> [What you should do] Reproduce the part of the piece about the swans at the Public Garden starting with "There was only" and going on through "became more crowded.".

> [Extract to read]
════════════════════

Last summer, I ranted and raved about wildlife safety in the context of the nesting swans at the Public Garden. Well, today I admit: I was wrong. I was wrong! The swans were nice all last year, nothing happened, and because of their good behavior, they were invited back for an encore performance this year (1).
When I first noted the return of the swans this past spring, I wondered if they would recognize the park. Although it has been a few months, the space is more or less unchanged from what it was back then. People were lounging about or strolling slowly along the paths. The trees were starting to show green and the recently planted tulips added dashes of color throughout the space. If I were one of those swans, I thought, I would feel like I had returned home.
There was only one thing off about the scene. I struggled to immediately place my finger on it...but then...it dawned on me...
Pokemon!
The only thing different about the scene from a year ago was the absence of Pokemon Go enthusiasts. Back then, they overran one section of the park the game designers had designated as a Top Secret Special Nerd Zone or something. I would walk through the park and step through, around, or over the masses of humanity focused on snaring their fifth Jigglypuff of the hour (2).
It was a strange experience to suddenly have this large crowd to walk in. From the time I was laid off in January, I had been walking more or less unobstructed through the park. All of a sudden, this game started and my life became more crowded.

════════════════════

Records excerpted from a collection
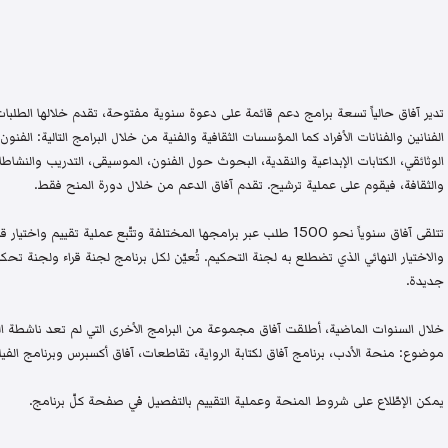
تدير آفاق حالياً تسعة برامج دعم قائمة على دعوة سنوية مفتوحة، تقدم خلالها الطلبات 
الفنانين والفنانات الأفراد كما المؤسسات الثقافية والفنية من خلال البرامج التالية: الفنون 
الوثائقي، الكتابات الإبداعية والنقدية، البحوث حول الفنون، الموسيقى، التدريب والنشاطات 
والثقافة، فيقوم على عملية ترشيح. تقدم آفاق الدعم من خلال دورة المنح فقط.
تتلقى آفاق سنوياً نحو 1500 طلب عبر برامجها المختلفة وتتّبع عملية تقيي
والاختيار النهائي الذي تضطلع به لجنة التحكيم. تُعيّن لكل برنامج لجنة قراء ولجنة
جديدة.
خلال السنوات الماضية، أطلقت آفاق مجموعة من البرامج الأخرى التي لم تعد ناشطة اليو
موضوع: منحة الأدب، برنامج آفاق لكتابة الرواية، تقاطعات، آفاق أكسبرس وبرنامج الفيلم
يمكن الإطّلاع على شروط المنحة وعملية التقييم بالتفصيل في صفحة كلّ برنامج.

════════════════════

> [Answer space]
There was only one thing off about the scene. I struggled to immediately place my finger on it...but then...it dawned on me...
Pokemon!
The only thing different about the scene from a year ago was the absence of Pokemon Go enthusiasts. Back then, they overran one section of the park the game designers had designated as a Top Secret Special Nerd Zone or something. I would walk through the park and step through, around, or over the masses of humanity focused on snaring their fifth Jigglypuff of the hour (2).
It was a strange experience to suddenly have this large crowd to walk in. From the time I was laid off in January, I had been walking more or less unobstructed through the park. All of a sudden, this game started and my life became more crowded.